++++ DATA EXCERPTS

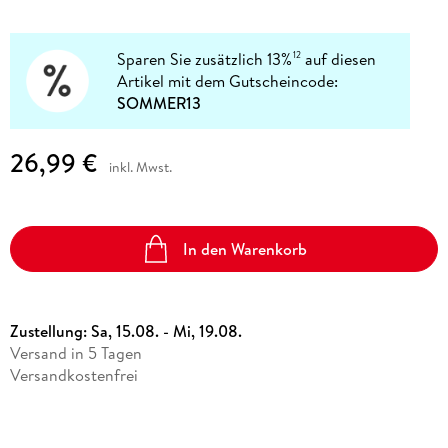
Sparen Sie zusätzlich 13%
auf diesen
12
Artikel mit dem Gutscheincode:
SOMMER13
26,99 €
inkl. Mwst.
In den Warenkorb
Zustellung:
Sa, 15.08. - Mi, 19.08.
Versand in 5 Tagen
Versandkostenfrei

++++++++

## EXERCISE AIM
Write out every line, unchanged, from the one containing "Sa, 15.08. - Mi, 19.08." through the closing line of the data.

## EXPECTED OUTPUT
Sa, 15.08. - Mi, 19.08.
Versand in 5 Tagen
Versandkostenfrei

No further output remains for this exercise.